Elle hoche la tête et reprend :

  • J’ai gardé le silence. Mais quand les pouvoirs de Bree sont apparus, tout a changé. J’ai senti le danger chez les villageois, chez les voyageurs. Certains voulaient lui nuire. Le sort qui nous lie, renforcé par l’amour maternel et mes dons, me permet de suivre chacun de ses pas. Mais ce lien l’expose aussi. Je suis fière de ce qu’elle devient, et brisée de ne pas en faire partie. Je veux tout lui dire mais me révéler la mettrait en danger.
  • Si vous avez perçu un malaise chez Bree, c’est parce que j’avais relâché la surveillance ce jour-là. Je testais un vieux sort. Vous avez senti ma présence, comme j’ai senti la vôtre. Je suis repartie rapidement. Vous ne représentiez aucun danger. J’espérais que vous penseriez à une illusion. Mais ce lien vous a touchée aussi.
  • Je vous ai sentie bienveillante répond Elerrina. Et même si vous êtes puissante, je n’ai pas peur. Je vous fais confiance. Mais je veux comprendre. Et je dois vous demander… Ma Dame ?
  • Elerrina, fille de Miriel… rien ne t’échappe donc jamais ? Tu as raison.

Elle retient son souffle.

  • Mon nom est Alraë, magicienne de la Maison d’Émeraude, héritière du royaume d’Arandil.

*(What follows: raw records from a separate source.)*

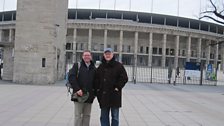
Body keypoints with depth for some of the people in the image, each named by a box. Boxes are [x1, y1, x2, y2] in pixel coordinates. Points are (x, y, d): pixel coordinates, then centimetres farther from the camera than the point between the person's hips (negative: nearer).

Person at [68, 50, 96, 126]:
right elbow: (71, 77, -8)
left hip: (89, 96, 3)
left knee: (87, 115, 10)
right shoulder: (77, 66, 2)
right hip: (79, 95, -3)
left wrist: (94, 92, 1)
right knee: (78, 115, 0)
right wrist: (77, 89, -16)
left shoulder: (94, 68, 11)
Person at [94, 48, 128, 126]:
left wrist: (118, 87, -13)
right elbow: (96, 79, 15)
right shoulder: (101, 67, 12)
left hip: (114, 96, -4)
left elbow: (124, 78, -7)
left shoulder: (118, 66, -2)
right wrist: (97, 89, 3)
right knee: (104, 117, 11)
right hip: (103, 96, 4)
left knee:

Le silence tombe. Même les parents ne soufflent mot. Pour tous, Alraë appartient aux légendes. La voir ici relève du miracle.

Une lueur traverse le regard de Bree. Elle fixe la magicienne, troublée.

  • Que me voulez-vous ?
  • Tu viens d’apprendre beaucoup. Mais je dois partir. Le temps m’est compté.
  • Restez !
  • Je ne peux. Je confie ta protection à cette jeune guerrière.
  • Oui, madame, dit Elerrina en s’inclinant. J’avais déjà fait ce choix. Vos paroles ne font que le confirmer. Mais j’ai une mission. Je ne resterai pas longtemps. Je la confierai aux mages de Glemrynn. Elle y sera en sécurité.
  • Partez vite. Que votre destin s’accomplisse.

Alraë se détourne, puis revient sur ses pas. Elle regarde sa fille dans les yeux.

  • N’aie pas honte de ta chevelure, ma chérie. Elle prouve que tu es fille de magiciens puissants. C’est ta marque. Sois-en fière.

Deux larmes, pures comme le cristal, roulent sur les joues de Bree. Et la magicienne disparaît dans un scintillement d’étoiles.